-- EXERCISE DESCRIPTION --
State how many lines in the listing below contain the string "Канцелярские". Reply with the number alone.

[Listing drawn from a dataset]
---------------
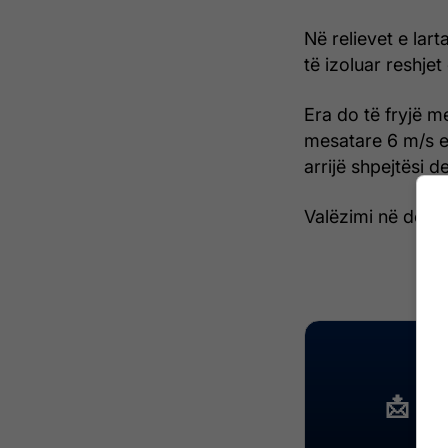
Në relievet e lart
të izoluar reshje
Era do të fryjë m
mesatare 6 m/s e 
arrijë shpejtësi d
Valëzimi në detet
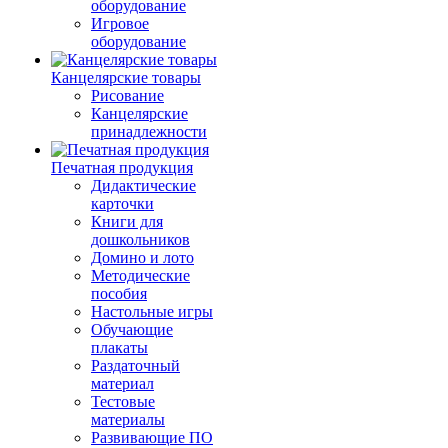
оборудование
Игровое
оборудование
Канцелярские товары
Рисование
Канцелярские
принадлежности
Печатная продукция
Дидактические
карточки
Книги для
дошкольников
Домино и лото
Методические
пособия
Настольные игры
Обучающие
плакаты
Раздаточный
материал
Тестовые
материалы
Развивающие ПО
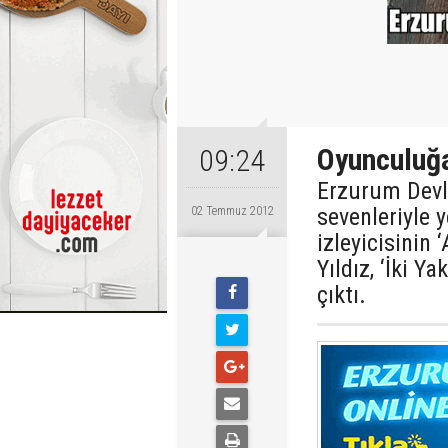
Oyunculuğ
09:24
Erzurum Devl
sevenleriyle 
02 Temmuz 2012
izleyicisinin
Yıldız, ‘İki Y
çıktı.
---------------
-- THE COMPLETED TASK --
2